In order to understand the microbial pathways in the anaerobic oxidation of methane coupled to sulphate reduction (AOM-SR), diverse potential electron donors and acceptors were added to in vitro incubations of an AOM-SR enrichment at high pressure. Acetate was formed in the control group, probably resulting from the reduction of CO2. These results support the hypothesis that acetate may serve as an intermediate in the AOM-SR process.
Table of Contents
Chapter 1: Introduction
Chapter 2: Automated Biological Sulphate Reduction: A Review on Mathematical Models, Monitoring and Bioprocess Control
Chapter 3: Sulphide Response Analysis for Sulphide Control Using a pS Electrode in Sulphate Reducing Bioreactors
Chapter 4: Bioprocess Control of Sulphate Reduction in an Inverse Fluidized Bed Reactor: Role of Microbial Accumulation and Dynamic Mathematical Modelling
Chapter 5: Effect of Alternative Co-Substrates on the Rate of Anaerobic Oxidation of Methane and Sulphate Reduction
Chapter 6: General Discussion and Recommendations.
Joana Cassidy was born in 1986 in Porto, Portugal.
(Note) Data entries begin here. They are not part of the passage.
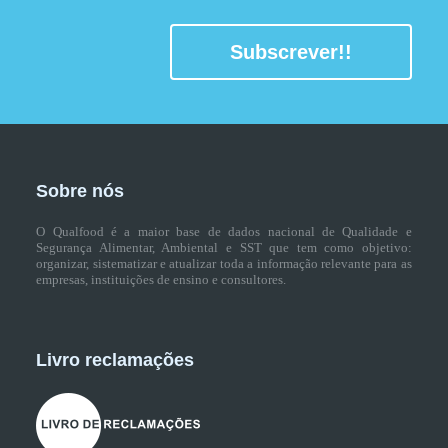
Subscrever!!
Sobre nós
O Qualfood é a maior base de dados nacional de Qualidade e
Segurança Alimentar, Ambiental e SST que tem como objetivo:
organizar, sistematizar e atualizar toda a informação relevante para as
empresas, instituições de ensino e consultores.
Livro reclamações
In 2010, she concluded her BSc and MSc in Environmental Engineering at the University of Aveiro, Portugal. After graduation, she was awarded a Leonardo da Vinci scholarship and completed a seven month internship at UNESCO-IHE, The Netherlands. Having an increasing interest in wastewater treatment, innovation and development of new technologies, she started her PhD studies in 2011 on biological sulphate reduction within the Etecos3 doctoral programme. The research was carried out at UNESCO-IHE (The Netherlands), Jiao Tong Shanghai University (China) and the University of Naples (Italy).